_Task requirements_. Write out only the tail of the records, beginning at the line containing "in a directory" and including the last line, exactly as written.

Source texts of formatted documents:
....

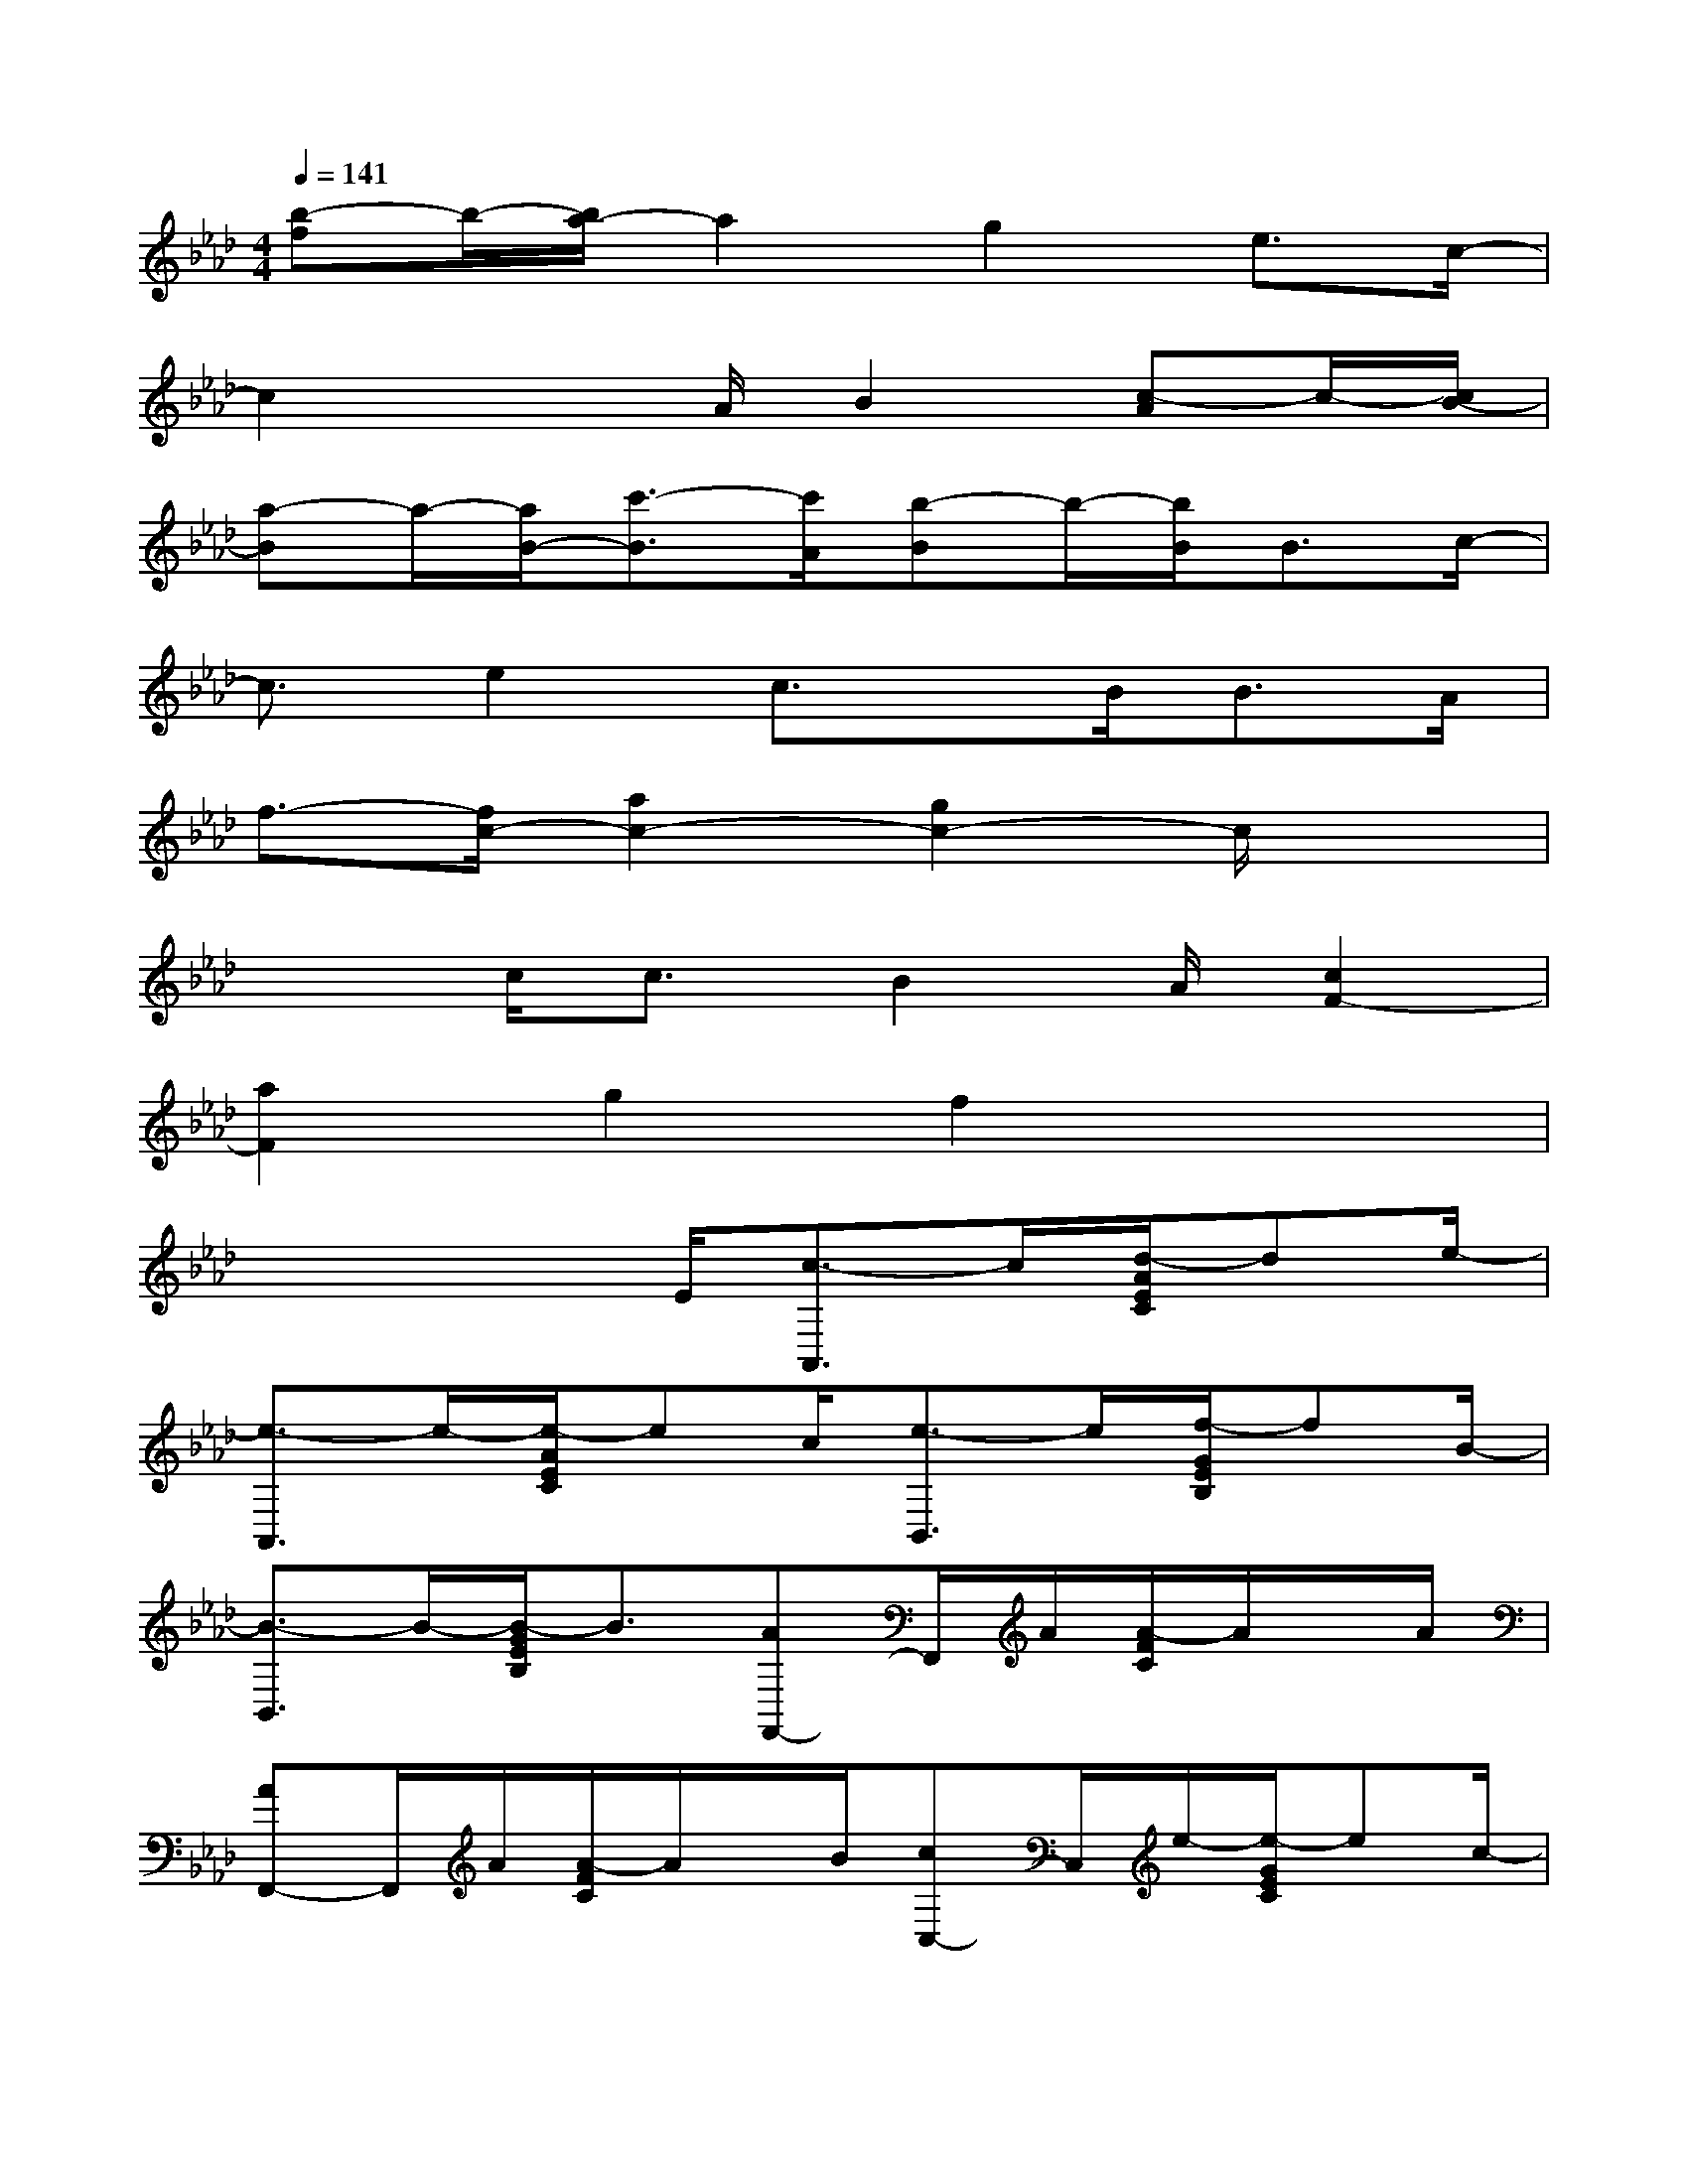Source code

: X:1
T:
M:4/4
L:1/8
Q:1/4=141
K:Ab%4flats
V:1
[b-f]b/2-[b/2a/2-]a2g2e3/2c/2-|
c2x3/2A/2B2[c-A]c/2-[c/2B/2-]|
[a-B]a/2-[a/2B/2-][c'3/2-B3/2][c'/2A/2][b-B]b/2-[b/2B/2]B3/2c/2-|
c3/2e2c3/2x/2B<BA/2|
f3/2-[f/2c/2-][a2c2-][g2c2-]c/2x3/2|
x3/2c<cB2A/2[c2F2-]|
[a2F2]g2f2x2|
x3x/2E/2[c3/2-A,,3/2]c/2[d/2-A/2E/2C/2]de/2-|
[e3/2-A,,3/2]e/2-[e/2-A/2E/2C/2]ec/2[e3/2-B,,3/2]e/2[f/2-G/2E/2B,/2]fB/2-|
[B3/2-B,,3/2]B/2-[B/2-G/2E/2B,/2]B3/2[AF,,-]F,,/2A/2[A/2-F/2C/2]A/2x/2A/2|
[AF,,-]F,,/2A/2[A/2-F/2C/2]A/2x/2B/2[cC,-]C,/2e/2-[e/2-G/2E/2C/2]ec/2-|
[c3/2-G,,3/2]c/2[c/2-G/2E/2C/2]c/2x/2B/2-[B3/2-D,3/2]B/2[A/2-F/2D/2]A/2x/2A/2-|
[AD,-]D,/2A/2-[A/2-F/2D/2]A/2x/2B/2-[B3/2-E,3/2]B/2-[B/2-A/2E/2D/2]B/2x/2A/2|
[AB,,-]B,,/2A/2[A/2-E/2D/2]A/2x/2A/2[B3/2A,,3/2]c/2-[c/2-A/2E/2C/2]c/2x/2c/2-|
[c3/2-A,,3/2]c/2-[c/2-A/2E/2C/2]cx/2E,>E,[G/2E/2B,/2D,/2]x3/2|
C,/2x3/2[G/2E/2B,/2B,,/2-]B,,-[E/2B,,/2][cA,,-]A,,/2c/2[d/2-A/2E/2C/2]de/2-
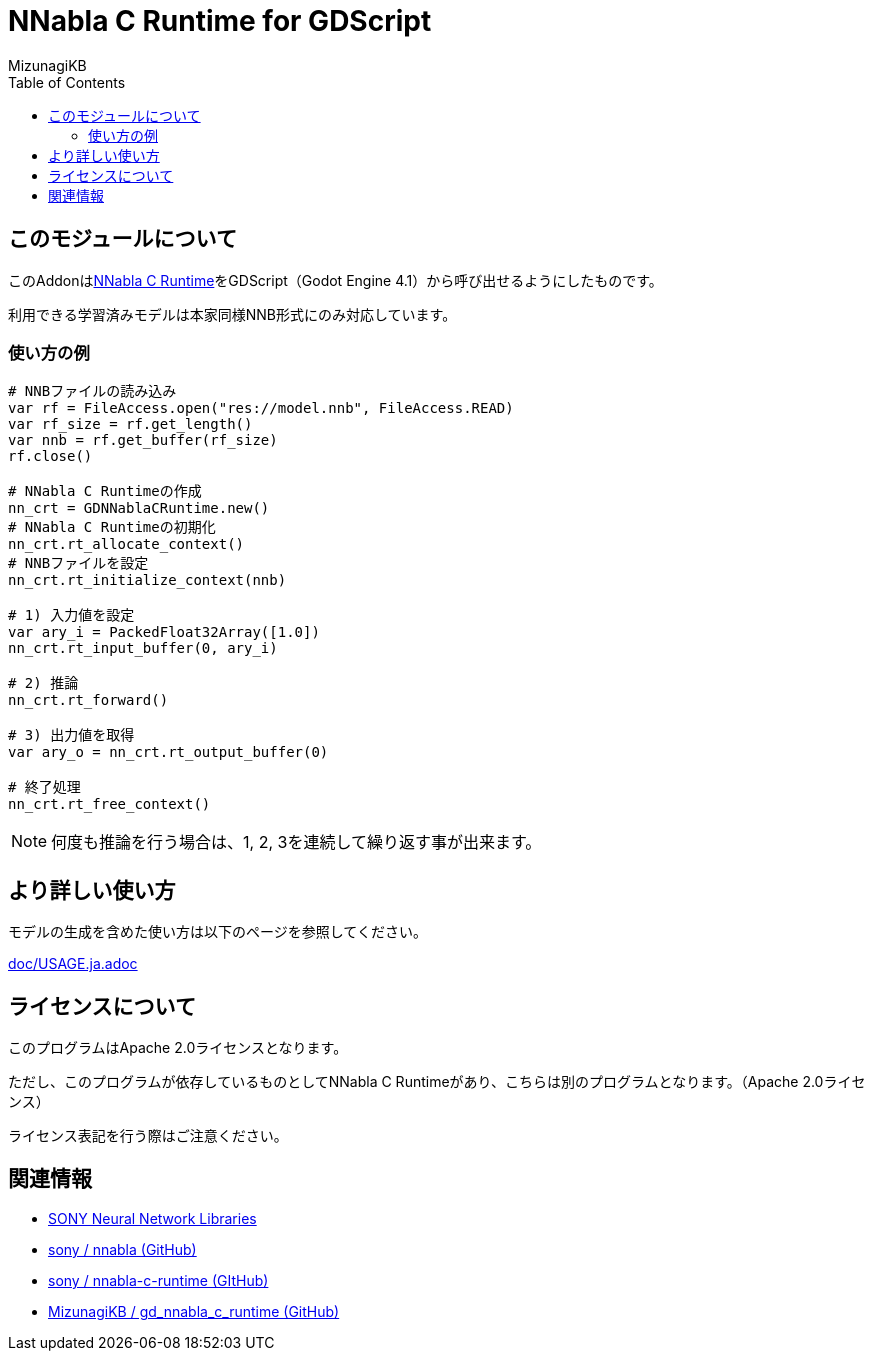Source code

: = NNabla C Runtime for GDScript
:lang: ja
:doctype: book
:author: MizunagiKB
:toc: left
:toclevels: 3
:icons: font
:experimental:
:stem:


== このモジュールについて

このAddonはlink:https://github.com/sony/nnabla-c-runtime[NNabla C Runtime]をGDScript（Godot Engine 4.1）から呼び出せるようにしたものです。

利用できる学習済みモデルは本家同様NNB形式にのみ対応しています。

=== 使い方の例

[source,gdscript]
--
# NNBファイルの読み込み
var rf = FileAccess.open("res://model.nnb", FileAccess.READ)
var rf_size = rf.get_length()
var nnb = rf.get_buffer(rf_size)
rf.close()

# NNabla C Runtimeの作成
nn_crt = GDNNablaCRuntime.new()
# NNabla C Runtimeの初期化
nn_crt.rt_allocate_context()
# NNBファイルを設定
nn_crt.rt_initialize_context(nnb)

# 1) 入力値を設定
var ary_i = PackedFloat32Array([1.0])
nn_crt.rt_input_buffer(0, ary_i)

# 2) 推論
nn_crt.rt_forward()

# 3) 出力値を取得
var ary_o = nn_crt.rt_output_buffer(0)

# 終了処理
nn_crt.rt_free_context()
--

NOTE: 何度も推論を行う場合は、1, 2, 3を連続して繰り返す事が出来ます。


== より詳しい使い方

モデルの生成を含めた使い方は以下のページを参照してください。

link:doc/USAGE.ja.adoc[]


== ライセンスについて

このプログラムはApache 2.0ライセンスとなります。

ただし、このプログラムが依存しているものとしてNNabla C Runtimeがあり、こちらは別のプログラムとなります。（Apache 2.0ライセンス）

ライセンス表記を行う際はご注意ください。

== 関連情報

* link:https://nnabla.org/[SONY Neural Network Libraries]
* link:https://github.com/sony/nnabla[sony / nnabla (GitHub)]
* link:https://github.com/sony/nnabla-c-runtime[sony / nnabla-c-runtime (GItHub)]
* link:https://github.com/MizunagiKB/gd_nnabla_c_runtime[MizunagiKB / gd_nnabla_c_runtime (GitHub)]


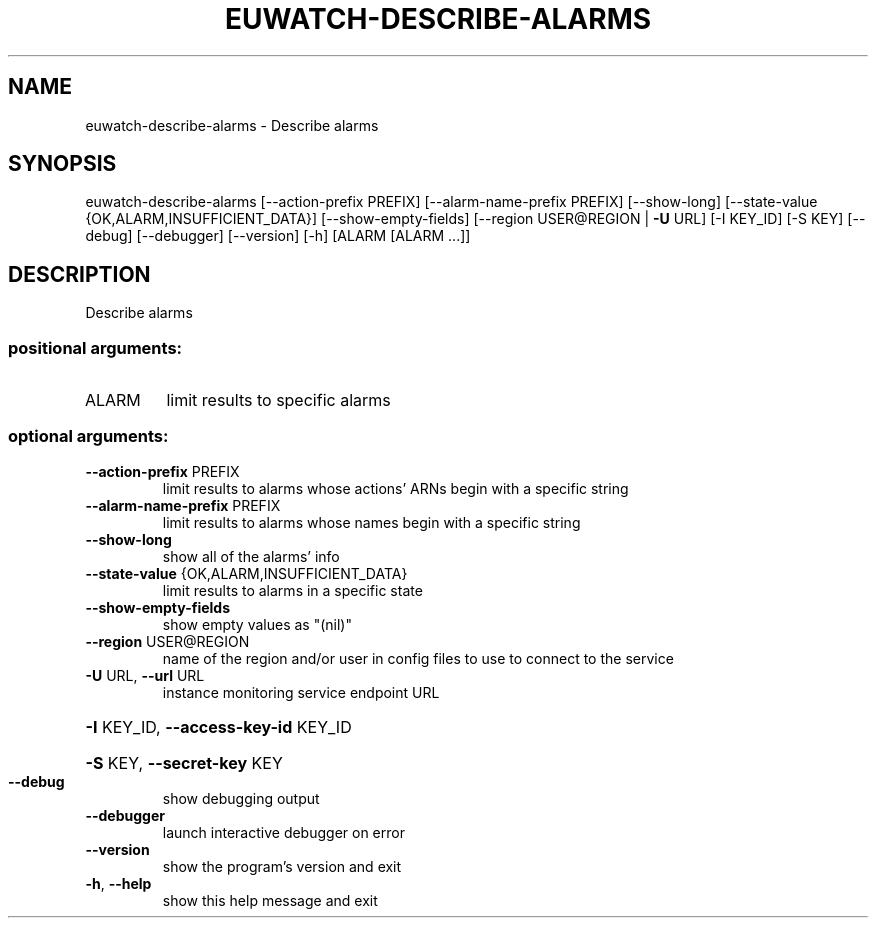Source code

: .\" DO NOT MODIFY THIS FILE!  It was generated by help2man 1.41.2.
.TH EUWATCH-DESCRIBE-ALARMS "1" "August 2013" "euca2ools 3.0.1" "User Commands"
.SH NAME
euwatch-describe-alarms \- Describe alarms
.SH SYNOPSIS
euwatch\-describe\-alarms [\-\-action\-prefix PREFIX]
[\-\-alarm\-name\-prefix PREFIX] [\-\-show\-long]
[\-\-state\-value {OK,ALARM,INSUFFICIENT_DATA}]
[\-\-show\-empty\-fields]
[\-\-region USER@REGION | \fB\-U\fR URL] [\-I KEY_ID]
[\-S KEY] [\-\-debug] [\-\-debugger] [\-\-version]
[\-h]
[ALARM [ALARM ...]]
.SH DESCRIPTION
Describe alarms
.SS "positional arguments:"
.TP
ALARM
limit results to specific alarms
.SS "optional arguments:"
.TP
\fB\-\-action\-prefix\fR PREFIX
limit results to alarms whose actions' ARNs begin with
a specific string
.TP
\fB\-\-alarm\-name\-prefix\fR PREFIX
limit results to alarms whose names begin with a
specific string
.TP
\fB\-\-show\-long\fR
show all of the alarms' info
.TP
\fB\-\-state\-value\fR {OK,ALARM,INSUFFICIENT_DATA}
limit results to alarms in a specific state
.TP
\fB\-\-show\-empty\-fields\fR
show empty values as "(nil)"
.TP
\fB\-\-region\fR USER@REGION
name of the region and/or user in config files to use
to connect to the service
.TP
\fB\-U\fR URL, \fB\-\-url\fR URL
instance monitoring service endpoint URL
.HP
\fB\-I\fR KEY_ID, \fB\-\-access\-key\-id\fR KEY_ID
.HP
\fB\-S\fR KEY, \fB\-\-secret\-key\fR KEY
.TP
\fB\-\-debug\fR
show debugging output
.TP
\fB\-\-debugger\fR
launch interactive debugger on error
.TP
\fB\-\-version\fR
show the program's version and exit
.TP
\fB\-h\fR, \fB\-\-help\fR
show this help message and exit
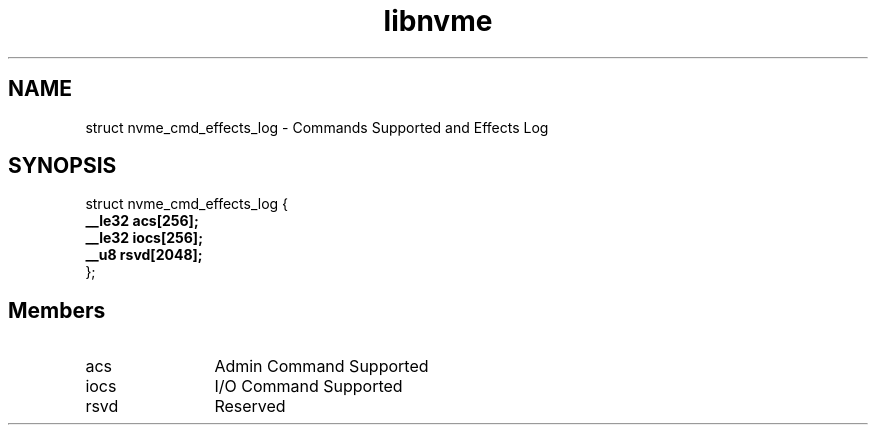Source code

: .TH "libnvme" 9 "struct nvme_cmd_effects_log" "January 2023" "API Manual" LINUX
.SH NAME
struct nvme_cmd_effects_log \- Commands Supported and Effects Log
.SH SYNOPSIS
struct nvme_cmd_effects_log {
.br
.BI "    __le32 acs[256];"
.br
.BI "    __le32 iocs[256];"
.br
.BI "    __u8 rsvd[2048];"
.br
.BI "
};
.br

.SH Members
.IP "acs" 12
Admin Command Supported
.IP "iocs" 12
I/O Command Supported
.IP "rsvd" 12
Reserved
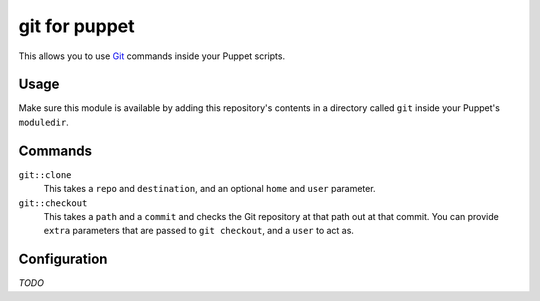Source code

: git for puppet
==============
This allows you to use `Git`_ commands inside your Puppet scripts.


Usage
-----
Make sure this module is available by adding this repository's contents
in a directory called ``git`` inside your Puppet's ``moduledir``.


Commands
--------

``git::clone``
    This takes a ``repo`` and ``destination``, and an optional ``home`` and ``user`` parameter.

``git::checkout``
    This takes a ``path`` and a ``commit`` and checks the Git repository at that path out at that commit.  You can provide ``extra`` parameters that are passed to ``git checkout``, and a ``user`` to act as.


Configuration
-------------
*TODO*


.. _Git: http://git-scm.com/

....

_Task answer_.
in a directory called ``git`` inside your Puppet's ``moduledir``.


Commands
--------

``git::clone``
    This takes a ``repo`` and ``destination``, and an optional ``home`` and ``user`` parameter.

``git::checkout``
    This takes a ``path`` and a ``commit`` and checks the Git repository at that path out at that commit.  You can provide ``extra`` parameters that are passed to ``git checkout``, and a ``user`` to act as.


Configuration
-------------
*TODO*


.. _Git: http://git-scm.com/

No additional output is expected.